Though they were reticent about teaching would-be thieves how to copy their devices, ADAC researcher Arnulf Thiemel told Wired that it’s so simple that “every second semester electronic student should be able to build such devices without any further technical instruction.”

There’s not much that keyless-car owners can do to protect their rides from getting ripped off, beyond ensconcing their key fobs in refrigerators or some other Faraday cage that can block radio signals.

But as Thiemel told Wired, even a refrigerator might not do the trick: as it is, the researchers don’t really know how much metal shielding you’d need to block variable strengths of amplification attacks.

At any rate, the responsibility for closing this vulnerability should rest with manufacturers, he said:

It is the duty of the manufacturer to fix the problem. Keyless locking systems have to provide equal security [to] normal keys.

The car manufacturers can add wireless key entry systems to a growing list of hacking vulnerabilities. As it is, the FBI and the US National Highway Traffic Safety Administration last week put out a public safety announcement about the dangers of cars getting hacked.

The bureau noted that risks come with the increasing number of computers in vehicles, in the form of electronic control units (ECUs) that control a wide array of functions, from steering, braking, acceleration, on up to lights and windshield wipers, many of which have wireless capability, be it keyless entry, ignition control, tire pressure monitoring, and diagnostic, navigation, and entertainment systems.

Security researchers have been able to take over cars remotely because automakers don’t always do a good job at limiting how car systems interact with wireless communications.

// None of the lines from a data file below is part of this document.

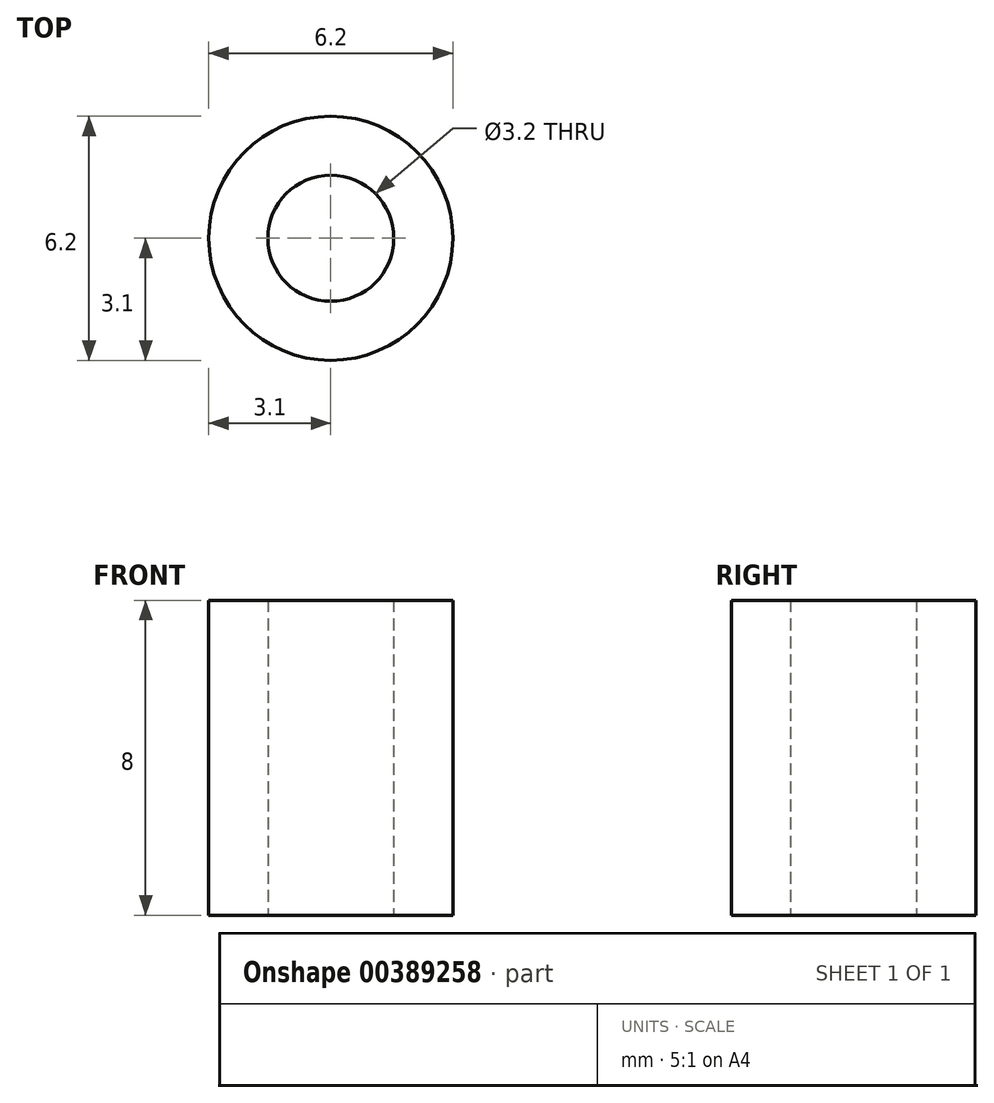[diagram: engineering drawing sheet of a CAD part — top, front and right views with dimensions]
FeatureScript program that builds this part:
annotation { "Feature Type Name" : "Feature", "Feature Type Description" : "" }
export const myFeature = defineFeature(function(context is Context, id is Id, definition is map)
    precondition{}
    {
        {
            var Q0;
            Q0=qCreatedBy(makeId("Top.planeOp"), FACE);
            var sketch = newSketch(context, id + "F0", { "sketchPlane" : qUnion([Q0])});
            skCircle(sketch, "E0", {"center": v(0, 0) * mm, "radius": 3.1 * mm});
            skCircle(sketch, "E1", {"center": v(0, 0) * mm, "radius": 1.6 * mm});
            skSolve(sketch);
        }
        {
            var Q0;
            Q0 = qSketchRegion(id + "F0", true);
            extrude(context, id + "F1", {"entities" : qUnion([Q0]), "depth" : 8 * mm, "offsetDistance" : 25 * mm});
        }
    });
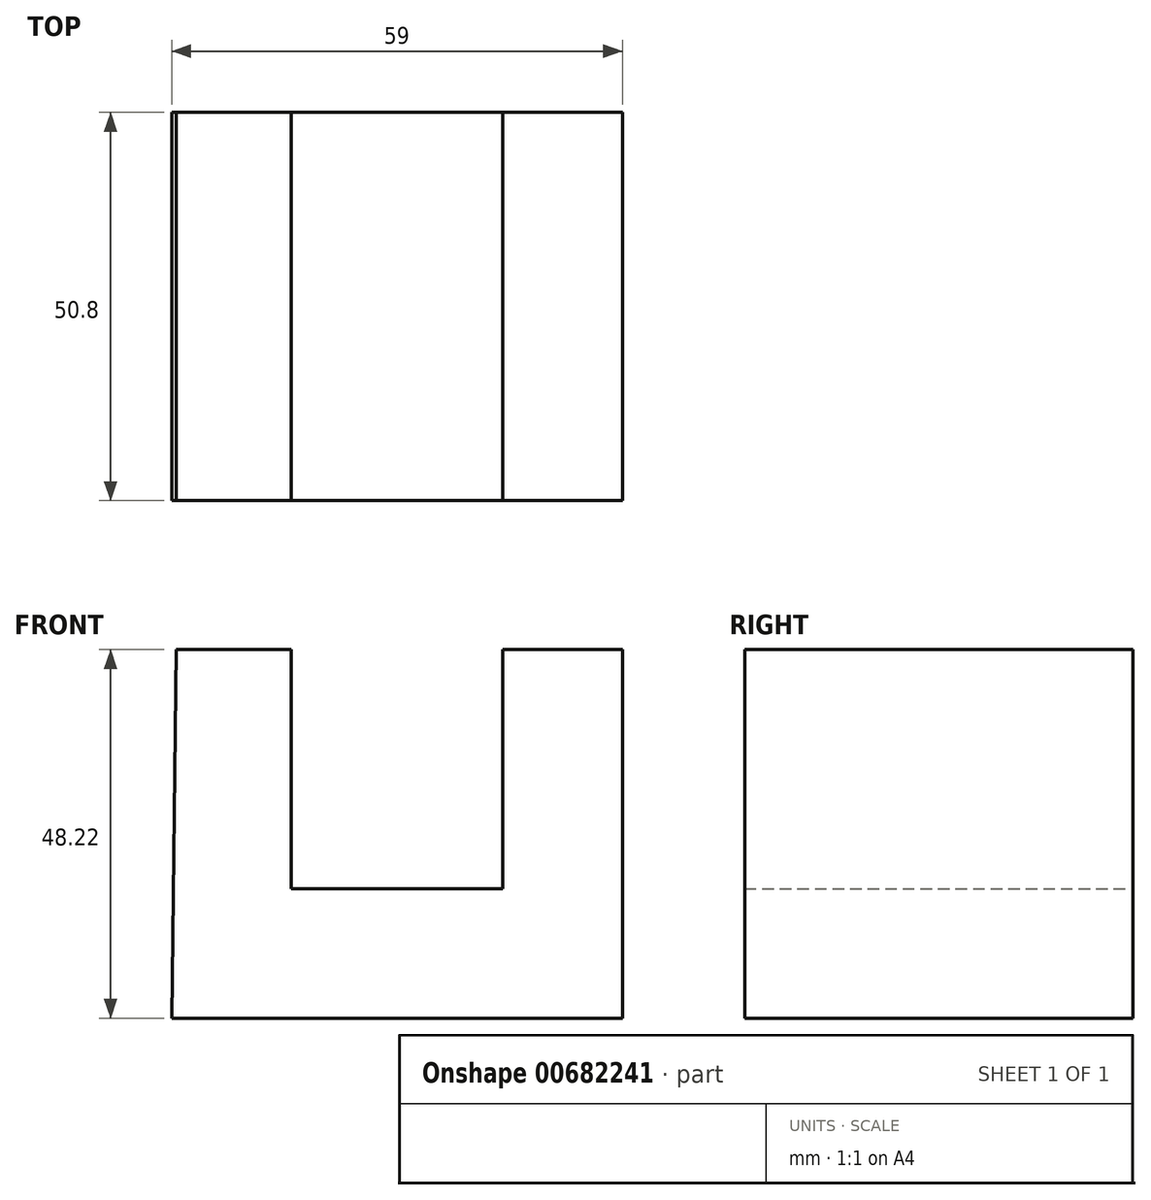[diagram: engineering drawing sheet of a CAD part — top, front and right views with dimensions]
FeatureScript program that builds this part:
annotation { "Feature Type Name" : "Feature", "Feature Type Description" : "" }
export const myFeature = defineFeature(function(context is Context, id is Id, definition is map)
    precondition{}
    {
        {
            var Q0;
            Q0=qCreatedBy(makeId("Front.planeOp"),FACE);
            var sketch = newSketch(context, id + "F0", { "sketchPlane" : qUnion([Q0])});
            skLineSegment(sketch, "E0", {"start": v(-73.04, 48.22) * mm, "end": v(-57.95, 48.22) * mm});
            skLineSegment(sketch, "E1", {"start": v(-57.95, 48.22) * mm, "end": v(-57.95, 16.9) * mm});
            skLineSegment(sketch, "E2", {"start": v(-57.95, 16.9) * mm, "end": v(-30.27, 16.9) * mm});
            skLineSegment(sketch, "E3", {"start": v(-30.27, 16.9) * mm, "end": v(-30.27, 48.22) * mm});
            skLineSegment(sketch, "E4", {"start": v(-30.27, 48.22) * mm, "end": v(-14.6, 48.22) * mm});
            skLineSegment(sketch, "E5", {"start": v(-14.6, 48.22) * mm, "end": v(-14.6, 0) * mm});
            skLineSegment(sketch, "E6", {"start": v(-14.6, 0) * mm, "end": v(-73.61, 0) * mm});
            skLineSegment(sketch, "E7", {"start": v(-73.61, 0) * mm, "end": v(-73.04, 48.22) * mm});
            skSolve(sketch);
        }
        {
            var Q0;
            Q0 = qSketchRegion(id + "F0", true);
            extrude(context, id + "F1", {"entities" : qUnion([Q0]), "depth" : 50.8 * mm, "offsetDistance" : 25.4 * mm});
        }
    });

What’s more, even cars that aren’t internet-enabled can be taken over via third-party devices that introduce connectivity, such as through the diagnostics port.

Remote exploits have included security researchers Chris Valasek and Charlie Miller taking over a 2014 Jeep Cherokee, controlling the car’s brakes, accelerator, steering and more by wireless connection: a demonstration that resulted in more than 1 million Fiat Chrysler vehicles being recalled for patching.

If the auto industry doesn’t act on the mounting cybersecurity risks of connected cars, the US’s top auto safety regulator in January vowed that it will step in.

As Automotive News reports, the National Highway Traffic Safety Administration “currently lacks regulations for the security protocols governing the roughly 100 million lines of software code used to control many functions in modern cars.”

Having an expensive car stolen because of vulnerable key fobs? That’s bad enough.

But having no regulations in place when it comes to cars that can be forced off the road and into a ditch, or worse?

It hasn’t happened in the real world yet, as far as we know, but security researchers have shown that it can.

That makes the lack of regulation quite literally a car wreck, just waiting to happen.